Bestehen Pläne, neue Kulturinstitutionen zu gründen?
Wir haben jetzt das Centre Monuments du Luxembourg gegründet (CML). Dort sind unsere Burgen und Schlösser vereint. So können wir die Betreuung und Events auf eine professionellere Ebene stellen, unser kulturelles Erbe besser darstellen, und auch den Touristen einen besseren Service anbieten. Ein anderes Projekt ist die Villa Louvigny, die wir als Kunstzentrum mit Konzertsaal und Ateliers einrichten wollen, die wir Künstlern gegen ein geringes Entgelt zur Verfügung stellen. Solche Ateliers wollen wir über das ganze Luxemburger Land verteilt für einheimische, aber auch für ausländische Künstler einrichten.
Wie sehen Sie den wirtschaftlichen Nutzen der Kultur?
Ich habe ja Ökonomie studiert, aber ich bin der Meinung, dass man Kultur nicht chiffrieren kann. Das ist auch nicht Sinn und Zweck der Kultur. Was mir wichtig ist, um den Stellenwert der Kultur zu erhöhen, ist konkrete Zahlen darüber zu haben, wieviel Leute zum Beispiel in der Kultur tätig sind, wieviel Arbeitsplätze durch sie geschaffen werden. Es ist wichtig, Fakten, genaue Zahlen und Statistiken zu haben, um mehr Fördermittel zu generieren, und mit den Regierungskollegen reden zu können. Jeder Cent, jeder Euro für die Kultur ist ein Cent, ein Euro für unsere Identität, unsere Lebensqualität und unsere Vielfalt. Aber es geht dabei nicht um wirtschaftlichen Nutzen. Das ist auch in Hinblick auf die nächste Generation sehr wichtig.

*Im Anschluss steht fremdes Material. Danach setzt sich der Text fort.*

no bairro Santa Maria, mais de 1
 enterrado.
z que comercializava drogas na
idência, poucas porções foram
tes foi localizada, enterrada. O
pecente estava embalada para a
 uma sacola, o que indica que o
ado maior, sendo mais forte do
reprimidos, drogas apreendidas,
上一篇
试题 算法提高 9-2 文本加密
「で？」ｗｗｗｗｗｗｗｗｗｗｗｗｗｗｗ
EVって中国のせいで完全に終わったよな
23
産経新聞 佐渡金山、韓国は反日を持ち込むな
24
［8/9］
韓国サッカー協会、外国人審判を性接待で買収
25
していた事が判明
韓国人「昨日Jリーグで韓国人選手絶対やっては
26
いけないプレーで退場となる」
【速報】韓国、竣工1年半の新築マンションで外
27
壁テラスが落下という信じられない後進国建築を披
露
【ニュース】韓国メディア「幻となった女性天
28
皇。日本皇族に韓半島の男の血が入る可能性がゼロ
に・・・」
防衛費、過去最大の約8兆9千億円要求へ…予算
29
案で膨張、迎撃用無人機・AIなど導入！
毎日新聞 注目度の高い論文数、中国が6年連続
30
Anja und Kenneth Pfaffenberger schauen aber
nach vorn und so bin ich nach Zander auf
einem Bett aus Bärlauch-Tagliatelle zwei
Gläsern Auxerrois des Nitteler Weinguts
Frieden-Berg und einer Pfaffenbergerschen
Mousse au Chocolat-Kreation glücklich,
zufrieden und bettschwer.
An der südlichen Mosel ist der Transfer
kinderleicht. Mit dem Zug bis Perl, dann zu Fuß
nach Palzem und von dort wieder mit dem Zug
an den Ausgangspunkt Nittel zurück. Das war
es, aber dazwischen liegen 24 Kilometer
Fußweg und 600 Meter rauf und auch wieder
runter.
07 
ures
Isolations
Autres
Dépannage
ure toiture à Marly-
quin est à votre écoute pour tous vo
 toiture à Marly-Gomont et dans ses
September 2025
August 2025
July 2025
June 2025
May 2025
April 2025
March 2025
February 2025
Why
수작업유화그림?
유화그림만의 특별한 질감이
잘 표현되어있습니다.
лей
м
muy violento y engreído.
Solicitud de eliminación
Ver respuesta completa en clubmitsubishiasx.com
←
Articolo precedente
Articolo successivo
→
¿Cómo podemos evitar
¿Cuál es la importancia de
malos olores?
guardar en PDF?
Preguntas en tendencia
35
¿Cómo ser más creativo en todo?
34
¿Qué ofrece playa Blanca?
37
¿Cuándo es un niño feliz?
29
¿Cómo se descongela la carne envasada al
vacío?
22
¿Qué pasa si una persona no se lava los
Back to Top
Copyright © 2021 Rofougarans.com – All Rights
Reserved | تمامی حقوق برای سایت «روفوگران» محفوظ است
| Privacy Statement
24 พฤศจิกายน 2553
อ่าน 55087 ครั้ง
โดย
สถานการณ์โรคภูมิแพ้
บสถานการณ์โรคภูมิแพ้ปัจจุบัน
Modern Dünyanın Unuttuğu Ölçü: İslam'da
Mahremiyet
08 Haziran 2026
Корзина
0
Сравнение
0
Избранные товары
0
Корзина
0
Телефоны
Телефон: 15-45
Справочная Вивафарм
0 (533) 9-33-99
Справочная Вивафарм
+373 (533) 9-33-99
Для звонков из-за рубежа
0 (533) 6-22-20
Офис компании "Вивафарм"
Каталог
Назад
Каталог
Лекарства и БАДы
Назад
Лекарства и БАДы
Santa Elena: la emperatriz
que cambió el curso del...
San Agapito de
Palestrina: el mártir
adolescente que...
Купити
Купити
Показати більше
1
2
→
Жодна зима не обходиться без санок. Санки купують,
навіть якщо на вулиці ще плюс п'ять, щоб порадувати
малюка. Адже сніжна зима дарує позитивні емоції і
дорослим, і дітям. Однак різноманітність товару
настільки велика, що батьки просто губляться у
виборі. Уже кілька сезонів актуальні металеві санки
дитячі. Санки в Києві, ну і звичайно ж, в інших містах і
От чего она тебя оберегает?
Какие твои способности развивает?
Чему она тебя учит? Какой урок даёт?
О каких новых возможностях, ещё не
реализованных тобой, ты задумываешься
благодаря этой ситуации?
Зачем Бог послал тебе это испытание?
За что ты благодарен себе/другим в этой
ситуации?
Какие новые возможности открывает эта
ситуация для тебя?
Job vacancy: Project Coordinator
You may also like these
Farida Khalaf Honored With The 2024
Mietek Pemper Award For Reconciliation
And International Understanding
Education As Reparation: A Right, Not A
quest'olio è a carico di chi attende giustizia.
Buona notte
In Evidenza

Haben Sie selbst Vorlieben bei Ihren kulturellen Aktivitäten?
Ich bin ein großer Anhänger der luxemburgischen Sprache. Es ist mir sehr wichtig, dass unsere Sprache gepflegt wird. Und mir liegt auch sehr die Verbindung zwischen unserem kulturellen Erbe und unserer Gegenwart am Herzen, zum Beispiel in der Architektur. Ich bin auch ein großer Freund der modernen abstrakten Kunst. Und auch unsere Filmproduktion ist mir wichtig, bei der wir mit vergleichbar geringen Mitteln erreichen, uns gut auf der internationalen Bühne darzustellen.
Das Gespräch führten Eva-Maria Reuther und Kurt Bohr
Zur Person:
Eric Thill wurde 1993 in Luxemburg-Stadt geboren. Er studierte Management und hat einen Master in European Governance. Thill war in einem Consulting-Unternehmen für Finanzinstitute tätig. Von 2019 bis 2023 war er Bürgermeister der Gemeinde Schieren. Seit 2023 ist er Minister für Kultur und beigeordneter Minister für Tourismus.